* _ACTION ITEM_
Extract all lines in the data that contain the word "round".

* _SOURCE INFORMATION_
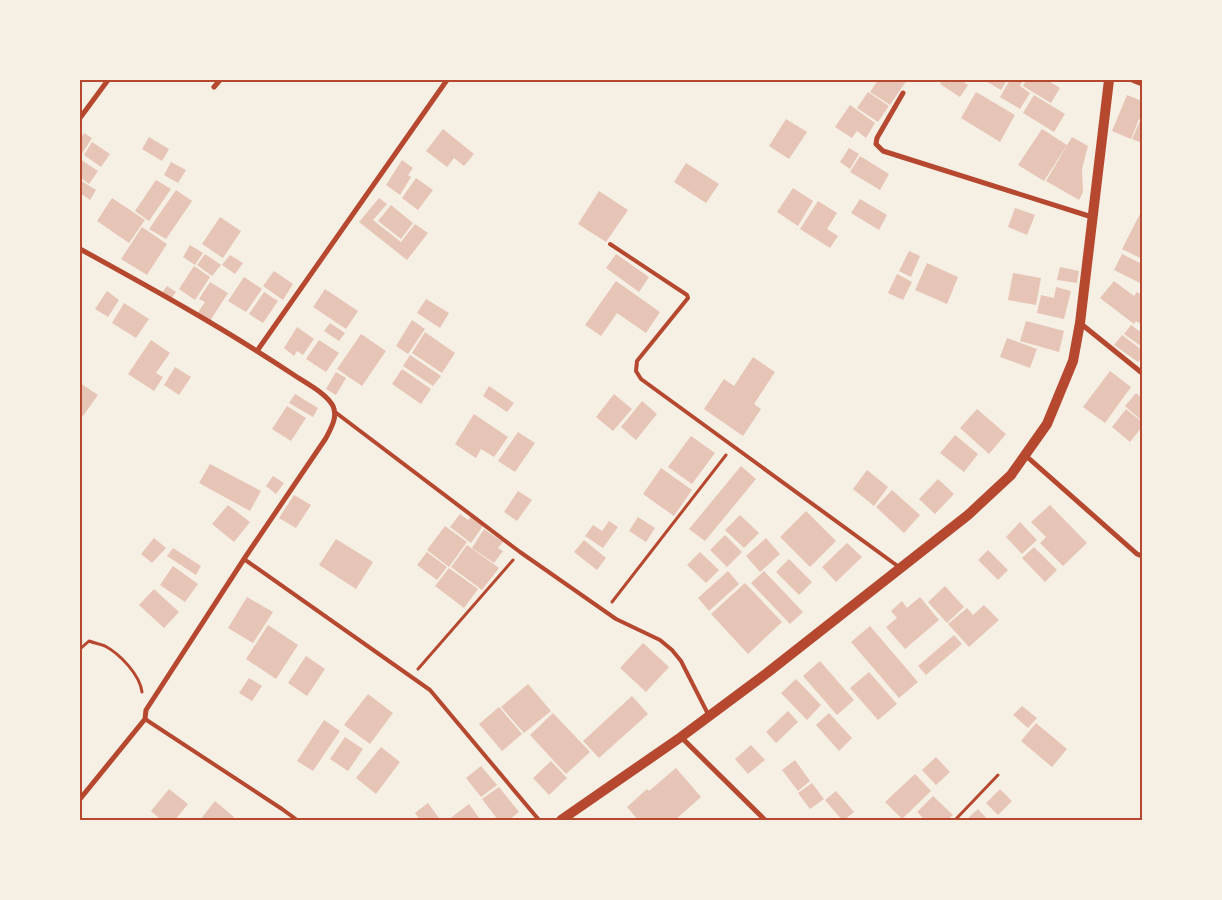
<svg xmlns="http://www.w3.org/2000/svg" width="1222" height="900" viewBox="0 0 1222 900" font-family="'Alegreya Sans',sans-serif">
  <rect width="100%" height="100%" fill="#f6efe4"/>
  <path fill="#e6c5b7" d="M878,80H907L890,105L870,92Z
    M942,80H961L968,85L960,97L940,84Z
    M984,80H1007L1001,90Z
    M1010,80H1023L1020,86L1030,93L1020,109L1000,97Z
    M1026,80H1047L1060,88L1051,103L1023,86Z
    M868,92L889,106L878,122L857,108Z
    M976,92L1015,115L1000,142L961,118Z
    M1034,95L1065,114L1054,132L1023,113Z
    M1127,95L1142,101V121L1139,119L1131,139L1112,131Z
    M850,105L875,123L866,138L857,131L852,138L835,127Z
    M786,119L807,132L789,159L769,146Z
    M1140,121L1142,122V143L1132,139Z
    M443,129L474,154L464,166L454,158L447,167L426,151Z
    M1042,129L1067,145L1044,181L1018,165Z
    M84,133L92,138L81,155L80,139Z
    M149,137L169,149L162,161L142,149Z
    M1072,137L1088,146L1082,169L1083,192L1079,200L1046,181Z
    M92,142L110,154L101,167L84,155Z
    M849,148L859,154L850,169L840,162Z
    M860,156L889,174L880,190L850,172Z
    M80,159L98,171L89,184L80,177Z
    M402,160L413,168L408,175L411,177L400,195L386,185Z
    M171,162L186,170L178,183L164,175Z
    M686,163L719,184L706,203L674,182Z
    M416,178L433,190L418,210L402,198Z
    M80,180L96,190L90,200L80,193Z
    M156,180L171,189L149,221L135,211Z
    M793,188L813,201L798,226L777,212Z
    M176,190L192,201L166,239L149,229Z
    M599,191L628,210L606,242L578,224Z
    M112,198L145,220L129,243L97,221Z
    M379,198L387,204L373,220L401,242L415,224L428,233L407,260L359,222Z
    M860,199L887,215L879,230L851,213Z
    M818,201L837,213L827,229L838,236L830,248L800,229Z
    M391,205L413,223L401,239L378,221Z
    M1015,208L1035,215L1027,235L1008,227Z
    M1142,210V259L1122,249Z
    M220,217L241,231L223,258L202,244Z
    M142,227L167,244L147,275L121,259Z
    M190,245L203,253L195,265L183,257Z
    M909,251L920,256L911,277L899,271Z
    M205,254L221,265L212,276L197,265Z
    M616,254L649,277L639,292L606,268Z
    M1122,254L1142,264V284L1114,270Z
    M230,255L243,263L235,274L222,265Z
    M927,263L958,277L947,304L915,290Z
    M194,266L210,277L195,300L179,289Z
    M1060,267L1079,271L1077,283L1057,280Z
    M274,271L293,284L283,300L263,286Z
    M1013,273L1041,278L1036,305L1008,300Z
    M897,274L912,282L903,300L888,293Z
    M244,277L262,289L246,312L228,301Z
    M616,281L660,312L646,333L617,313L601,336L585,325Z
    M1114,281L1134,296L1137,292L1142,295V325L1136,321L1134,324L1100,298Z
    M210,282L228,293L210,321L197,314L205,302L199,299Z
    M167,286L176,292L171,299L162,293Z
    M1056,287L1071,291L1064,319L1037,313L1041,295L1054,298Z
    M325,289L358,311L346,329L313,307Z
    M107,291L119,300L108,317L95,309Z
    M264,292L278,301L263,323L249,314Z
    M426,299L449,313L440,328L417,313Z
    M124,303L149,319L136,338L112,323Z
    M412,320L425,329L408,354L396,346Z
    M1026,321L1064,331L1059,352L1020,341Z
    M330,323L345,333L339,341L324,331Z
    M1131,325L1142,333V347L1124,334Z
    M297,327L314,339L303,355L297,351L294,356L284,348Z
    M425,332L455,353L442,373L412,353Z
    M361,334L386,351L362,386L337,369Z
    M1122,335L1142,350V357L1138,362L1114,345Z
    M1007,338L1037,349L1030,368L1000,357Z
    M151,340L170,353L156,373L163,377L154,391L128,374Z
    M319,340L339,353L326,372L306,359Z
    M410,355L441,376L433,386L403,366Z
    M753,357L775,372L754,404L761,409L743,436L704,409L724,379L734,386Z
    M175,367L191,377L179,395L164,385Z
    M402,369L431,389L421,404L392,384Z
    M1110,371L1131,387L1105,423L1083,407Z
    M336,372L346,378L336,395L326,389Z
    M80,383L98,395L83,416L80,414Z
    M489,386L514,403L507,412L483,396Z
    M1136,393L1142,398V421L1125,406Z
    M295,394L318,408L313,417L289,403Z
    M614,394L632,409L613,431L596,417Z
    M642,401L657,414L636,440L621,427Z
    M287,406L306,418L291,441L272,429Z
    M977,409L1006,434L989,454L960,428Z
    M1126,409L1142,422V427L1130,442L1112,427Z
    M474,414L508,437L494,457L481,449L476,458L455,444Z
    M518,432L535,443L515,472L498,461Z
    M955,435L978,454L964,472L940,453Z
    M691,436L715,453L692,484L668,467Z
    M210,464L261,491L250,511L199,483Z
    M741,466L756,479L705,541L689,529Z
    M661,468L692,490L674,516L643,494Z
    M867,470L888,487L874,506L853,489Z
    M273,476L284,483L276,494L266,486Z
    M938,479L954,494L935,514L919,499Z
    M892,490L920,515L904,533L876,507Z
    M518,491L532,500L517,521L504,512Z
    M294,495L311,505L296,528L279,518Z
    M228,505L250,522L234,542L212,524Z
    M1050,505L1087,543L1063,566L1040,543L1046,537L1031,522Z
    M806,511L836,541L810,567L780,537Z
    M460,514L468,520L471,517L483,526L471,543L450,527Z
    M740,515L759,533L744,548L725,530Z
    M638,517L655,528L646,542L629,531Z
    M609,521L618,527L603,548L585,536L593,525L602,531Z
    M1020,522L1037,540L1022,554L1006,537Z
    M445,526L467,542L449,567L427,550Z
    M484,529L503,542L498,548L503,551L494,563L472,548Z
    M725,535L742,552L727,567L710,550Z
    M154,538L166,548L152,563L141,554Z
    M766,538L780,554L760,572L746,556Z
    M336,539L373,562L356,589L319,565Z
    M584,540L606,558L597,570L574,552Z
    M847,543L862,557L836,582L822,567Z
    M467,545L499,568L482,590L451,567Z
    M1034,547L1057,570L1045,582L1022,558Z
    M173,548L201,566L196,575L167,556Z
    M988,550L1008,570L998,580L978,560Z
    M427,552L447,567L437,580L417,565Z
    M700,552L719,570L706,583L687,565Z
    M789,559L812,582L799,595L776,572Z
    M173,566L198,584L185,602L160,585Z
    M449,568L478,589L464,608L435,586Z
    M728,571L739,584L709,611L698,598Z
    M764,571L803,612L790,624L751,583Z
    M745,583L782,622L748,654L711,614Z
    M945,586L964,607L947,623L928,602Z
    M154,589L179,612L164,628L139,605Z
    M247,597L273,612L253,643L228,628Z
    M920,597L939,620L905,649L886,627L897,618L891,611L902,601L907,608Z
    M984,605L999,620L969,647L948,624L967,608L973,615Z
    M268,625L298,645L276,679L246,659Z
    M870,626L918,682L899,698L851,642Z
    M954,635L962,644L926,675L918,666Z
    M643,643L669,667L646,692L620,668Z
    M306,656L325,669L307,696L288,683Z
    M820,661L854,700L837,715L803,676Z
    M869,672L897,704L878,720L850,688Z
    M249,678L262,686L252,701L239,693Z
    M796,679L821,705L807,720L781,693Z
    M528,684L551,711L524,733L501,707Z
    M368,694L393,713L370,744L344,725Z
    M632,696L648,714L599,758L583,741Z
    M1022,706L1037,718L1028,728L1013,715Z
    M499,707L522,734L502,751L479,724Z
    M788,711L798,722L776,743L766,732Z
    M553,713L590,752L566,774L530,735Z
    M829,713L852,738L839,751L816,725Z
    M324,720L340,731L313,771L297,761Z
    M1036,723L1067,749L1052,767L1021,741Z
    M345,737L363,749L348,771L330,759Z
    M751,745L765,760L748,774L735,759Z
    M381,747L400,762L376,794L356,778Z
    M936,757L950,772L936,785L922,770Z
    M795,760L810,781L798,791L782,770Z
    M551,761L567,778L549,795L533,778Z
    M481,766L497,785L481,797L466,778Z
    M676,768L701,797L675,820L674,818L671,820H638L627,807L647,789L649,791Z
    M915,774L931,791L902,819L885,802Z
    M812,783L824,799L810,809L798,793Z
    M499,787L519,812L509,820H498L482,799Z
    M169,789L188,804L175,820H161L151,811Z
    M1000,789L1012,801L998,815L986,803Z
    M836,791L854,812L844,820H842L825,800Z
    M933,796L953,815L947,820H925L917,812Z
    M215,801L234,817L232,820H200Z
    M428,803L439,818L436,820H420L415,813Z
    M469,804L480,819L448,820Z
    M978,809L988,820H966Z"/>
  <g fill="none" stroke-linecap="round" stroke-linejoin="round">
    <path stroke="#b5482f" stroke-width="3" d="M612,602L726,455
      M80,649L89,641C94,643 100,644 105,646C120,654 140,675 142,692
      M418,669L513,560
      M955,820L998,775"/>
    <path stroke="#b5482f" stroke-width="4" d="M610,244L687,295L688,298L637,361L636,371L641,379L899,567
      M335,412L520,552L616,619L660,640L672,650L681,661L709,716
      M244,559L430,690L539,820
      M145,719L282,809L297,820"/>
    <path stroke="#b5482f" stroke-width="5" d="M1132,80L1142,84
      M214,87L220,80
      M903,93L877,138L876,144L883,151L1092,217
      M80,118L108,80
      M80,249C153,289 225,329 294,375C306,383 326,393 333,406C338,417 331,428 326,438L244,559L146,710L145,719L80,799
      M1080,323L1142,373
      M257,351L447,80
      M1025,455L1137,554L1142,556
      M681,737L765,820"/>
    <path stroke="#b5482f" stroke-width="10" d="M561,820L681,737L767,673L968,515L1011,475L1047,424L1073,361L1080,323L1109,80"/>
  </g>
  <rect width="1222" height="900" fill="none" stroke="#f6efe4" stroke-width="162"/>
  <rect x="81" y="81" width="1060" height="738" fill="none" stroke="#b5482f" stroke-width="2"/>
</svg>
...
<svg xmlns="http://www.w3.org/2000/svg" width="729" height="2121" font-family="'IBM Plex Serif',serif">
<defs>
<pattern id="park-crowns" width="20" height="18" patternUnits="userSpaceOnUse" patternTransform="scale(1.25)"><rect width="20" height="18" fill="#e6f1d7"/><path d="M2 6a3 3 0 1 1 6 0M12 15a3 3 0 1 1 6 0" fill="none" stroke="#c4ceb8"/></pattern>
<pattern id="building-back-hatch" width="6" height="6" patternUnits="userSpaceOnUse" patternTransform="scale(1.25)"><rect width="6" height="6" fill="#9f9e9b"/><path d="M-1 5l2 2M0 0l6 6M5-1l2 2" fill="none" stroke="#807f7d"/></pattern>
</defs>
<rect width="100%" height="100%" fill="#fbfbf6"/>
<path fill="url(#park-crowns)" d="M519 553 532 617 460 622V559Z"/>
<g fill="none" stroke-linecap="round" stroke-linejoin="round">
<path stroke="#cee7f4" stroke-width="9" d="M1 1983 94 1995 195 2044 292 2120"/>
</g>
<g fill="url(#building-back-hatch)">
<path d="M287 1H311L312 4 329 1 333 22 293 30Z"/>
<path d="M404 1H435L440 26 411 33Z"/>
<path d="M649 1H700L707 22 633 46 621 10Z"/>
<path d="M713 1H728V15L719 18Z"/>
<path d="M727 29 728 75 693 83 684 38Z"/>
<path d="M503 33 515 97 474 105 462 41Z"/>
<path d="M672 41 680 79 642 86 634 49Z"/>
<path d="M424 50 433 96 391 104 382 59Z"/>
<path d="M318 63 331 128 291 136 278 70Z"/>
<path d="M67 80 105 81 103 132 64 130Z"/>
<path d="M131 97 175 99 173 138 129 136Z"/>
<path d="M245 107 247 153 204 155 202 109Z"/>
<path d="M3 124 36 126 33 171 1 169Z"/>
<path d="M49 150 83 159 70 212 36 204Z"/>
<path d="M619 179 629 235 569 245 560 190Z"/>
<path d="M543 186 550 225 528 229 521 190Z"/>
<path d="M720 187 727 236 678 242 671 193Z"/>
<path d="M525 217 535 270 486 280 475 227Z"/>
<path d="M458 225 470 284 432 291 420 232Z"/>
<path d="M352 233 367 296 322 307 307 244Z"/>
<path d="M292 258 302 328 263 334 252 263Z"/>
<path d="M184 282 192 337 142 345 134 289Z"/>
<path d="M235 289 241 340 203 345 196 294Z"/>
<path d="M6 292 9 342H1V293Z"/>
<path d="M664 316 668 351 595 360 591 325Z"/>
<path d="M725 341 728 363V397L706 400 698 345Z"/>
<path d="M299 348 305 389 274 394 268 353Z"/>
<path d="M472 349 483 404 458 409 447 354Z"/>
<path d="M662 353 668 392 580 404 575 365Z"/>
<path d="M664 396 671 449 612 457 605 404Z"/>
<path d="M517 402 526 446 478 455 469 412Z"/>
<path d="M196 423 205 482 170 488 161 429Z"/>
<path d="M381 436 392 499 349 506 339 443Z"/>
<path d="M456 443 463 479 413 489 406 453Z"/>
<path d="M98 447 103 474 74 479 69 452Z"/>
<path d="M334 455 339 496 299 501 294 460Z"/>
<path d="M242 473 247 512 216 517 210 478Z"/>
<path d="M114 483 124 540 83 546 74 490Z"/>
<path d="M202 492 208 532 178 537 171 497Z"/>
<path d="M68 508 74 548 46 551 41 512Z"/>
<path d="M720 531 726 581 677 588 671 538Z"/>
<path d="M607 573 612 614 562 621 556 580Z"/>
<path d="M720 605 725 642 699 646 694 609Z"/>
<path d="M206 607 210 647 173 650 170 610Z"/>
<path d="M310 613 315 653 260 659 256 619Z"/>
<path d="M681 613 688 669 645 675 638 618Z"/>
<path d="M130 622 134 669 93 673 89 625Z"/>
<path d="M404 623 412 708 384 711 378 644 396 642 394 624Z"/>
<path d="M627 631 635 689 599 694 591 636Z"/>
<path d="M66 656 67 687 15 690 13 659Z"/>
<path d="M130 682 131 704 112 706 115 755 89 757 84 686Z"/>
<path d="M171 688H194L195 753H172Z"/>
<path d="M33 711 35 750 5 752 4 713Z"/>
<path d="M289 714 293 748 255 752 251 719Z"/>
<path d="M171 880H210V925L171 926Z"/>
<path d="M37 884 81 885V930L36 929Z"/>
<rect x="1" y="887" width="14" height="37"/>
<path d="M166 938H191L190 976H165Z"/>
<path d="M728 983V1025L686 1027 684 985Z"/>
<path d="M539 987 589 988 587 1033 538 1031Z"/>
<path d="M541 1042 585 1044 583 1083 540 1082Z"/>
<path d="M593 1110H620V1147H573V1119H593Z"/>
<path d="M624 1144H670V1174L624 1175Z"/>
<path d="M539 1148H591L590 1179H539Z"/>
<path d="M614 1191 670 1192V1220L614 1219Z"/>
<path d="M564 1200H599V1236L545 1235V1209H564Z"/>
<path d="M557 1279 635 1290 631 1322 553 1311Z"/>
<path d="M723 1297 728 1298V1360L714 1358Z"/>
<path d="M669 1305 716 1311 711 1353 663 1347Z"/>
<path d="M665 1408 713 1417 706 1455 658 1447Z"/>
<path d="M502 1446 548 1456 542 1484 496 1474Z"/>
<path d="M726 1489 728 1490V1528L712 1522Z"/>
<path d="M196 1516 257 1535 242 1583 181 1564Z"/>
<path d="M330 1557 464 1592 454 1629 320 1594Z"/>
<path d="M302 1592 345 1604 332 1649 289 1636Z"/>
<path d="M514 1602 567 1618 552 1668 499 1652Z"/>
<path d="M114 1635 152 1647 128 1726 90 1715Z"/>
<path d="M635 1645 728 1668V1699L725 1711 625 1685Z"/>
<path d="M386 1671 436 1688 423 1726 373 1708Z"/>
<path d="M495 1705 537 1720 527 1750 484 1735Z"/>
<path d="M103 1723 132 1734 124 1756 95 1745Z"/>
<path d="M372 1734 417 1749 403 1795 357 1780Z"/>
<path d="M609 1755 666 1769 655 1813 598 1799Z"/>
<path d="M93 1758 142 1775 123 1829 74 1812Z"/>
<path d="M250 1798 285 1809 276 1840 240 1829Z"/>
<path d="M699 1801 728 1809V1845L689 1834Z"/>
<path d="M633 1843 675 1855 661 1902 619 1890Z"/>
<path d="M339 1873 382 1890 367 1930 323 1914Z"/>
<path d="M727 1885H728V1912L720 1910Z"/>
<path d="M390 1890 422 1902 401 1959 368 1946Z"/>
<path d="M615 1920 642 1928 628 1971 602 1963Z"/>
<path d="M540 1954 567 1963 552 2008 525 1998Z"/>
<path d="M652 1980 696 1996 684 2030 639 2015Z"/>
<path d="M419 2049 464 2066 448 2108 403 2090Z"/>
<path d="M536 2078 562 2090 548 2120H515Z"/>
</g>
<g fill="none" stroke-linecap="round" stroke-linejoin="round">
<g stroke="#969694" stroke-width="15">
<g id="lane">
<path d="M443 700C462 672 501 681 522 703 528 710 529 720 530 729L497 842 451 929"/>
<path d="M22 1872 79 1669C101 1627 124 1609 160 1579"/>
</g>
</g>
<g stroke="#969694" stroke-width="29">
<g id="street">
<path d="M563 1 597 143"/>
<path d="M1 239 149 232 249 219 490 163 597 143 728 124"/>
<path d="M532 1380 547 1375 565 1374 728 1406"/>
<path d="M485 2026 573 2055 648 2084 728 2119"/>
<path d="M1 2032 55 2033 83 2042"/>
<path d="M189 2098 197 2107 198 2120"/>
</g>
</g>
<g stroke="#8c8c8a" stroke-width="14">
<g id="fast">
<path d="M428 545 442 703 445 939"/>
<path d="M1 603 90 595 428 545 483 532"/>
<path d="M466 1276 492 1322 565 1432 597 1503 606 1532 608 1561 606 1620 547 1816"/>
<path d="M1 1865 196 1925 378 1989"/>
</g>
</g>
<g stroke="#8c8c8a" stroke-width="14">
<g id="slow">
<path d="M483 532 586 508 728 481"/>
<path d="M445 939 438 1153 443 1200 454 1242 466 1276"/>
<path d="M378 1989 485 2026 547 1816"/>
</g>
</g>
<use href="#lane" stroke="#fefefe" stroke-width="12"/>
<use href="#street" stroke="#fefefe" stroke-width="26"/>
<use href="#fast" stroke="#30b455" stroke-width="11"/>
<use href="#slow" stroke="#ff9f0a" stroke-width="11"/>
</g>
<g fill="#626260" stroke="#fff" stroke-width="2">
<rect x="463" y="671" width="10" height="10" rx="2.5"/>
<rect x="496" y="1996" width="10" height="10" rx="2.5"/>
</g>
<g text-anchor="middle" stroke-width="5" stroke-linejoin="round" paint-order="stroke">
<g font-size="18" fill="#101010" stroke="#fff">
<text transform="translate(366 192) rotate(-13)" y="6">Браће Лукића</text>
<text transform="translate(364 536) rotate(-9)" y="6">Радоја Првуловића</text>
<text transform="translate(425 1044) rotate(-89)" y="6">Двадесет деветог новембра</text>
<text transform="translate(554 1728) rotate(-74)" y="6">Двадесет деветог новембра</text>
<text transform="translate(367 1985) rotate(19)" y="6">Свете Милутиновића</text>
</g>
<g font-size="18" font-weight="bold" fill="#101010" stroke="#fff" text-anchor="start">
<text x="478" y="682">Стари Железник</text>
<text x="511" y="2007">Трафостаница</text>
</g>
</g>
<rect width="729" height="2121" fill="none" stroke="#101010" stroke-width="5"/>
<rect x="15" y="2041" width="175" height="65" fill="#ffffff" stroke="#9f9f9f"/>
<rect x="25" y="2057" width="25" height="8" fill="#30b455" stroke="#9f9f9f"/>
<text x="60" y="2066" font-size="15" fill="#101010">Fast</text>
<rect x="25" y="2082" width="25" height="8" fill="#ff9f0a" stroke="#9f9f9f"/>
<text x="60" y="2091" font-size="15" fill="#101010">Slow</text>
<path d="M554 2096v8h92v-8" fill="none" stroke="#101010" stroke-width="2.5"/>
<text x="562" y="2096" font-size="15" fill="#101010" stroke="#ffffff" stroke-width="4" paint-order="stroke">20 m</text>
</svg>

* _COMPLETED TASK_
  <g fill="none" stroke-linecap="round" stroke-linejoin="round">
<g fill="none" stroke-linecap="round" stroke-linejoin="round">
<g fill="none" stroke-linecap="round" stroke-linejoin="round">
<g text-anchor="middle" stroke-width="5" stroke-linejoin="round" paint-order="stroke">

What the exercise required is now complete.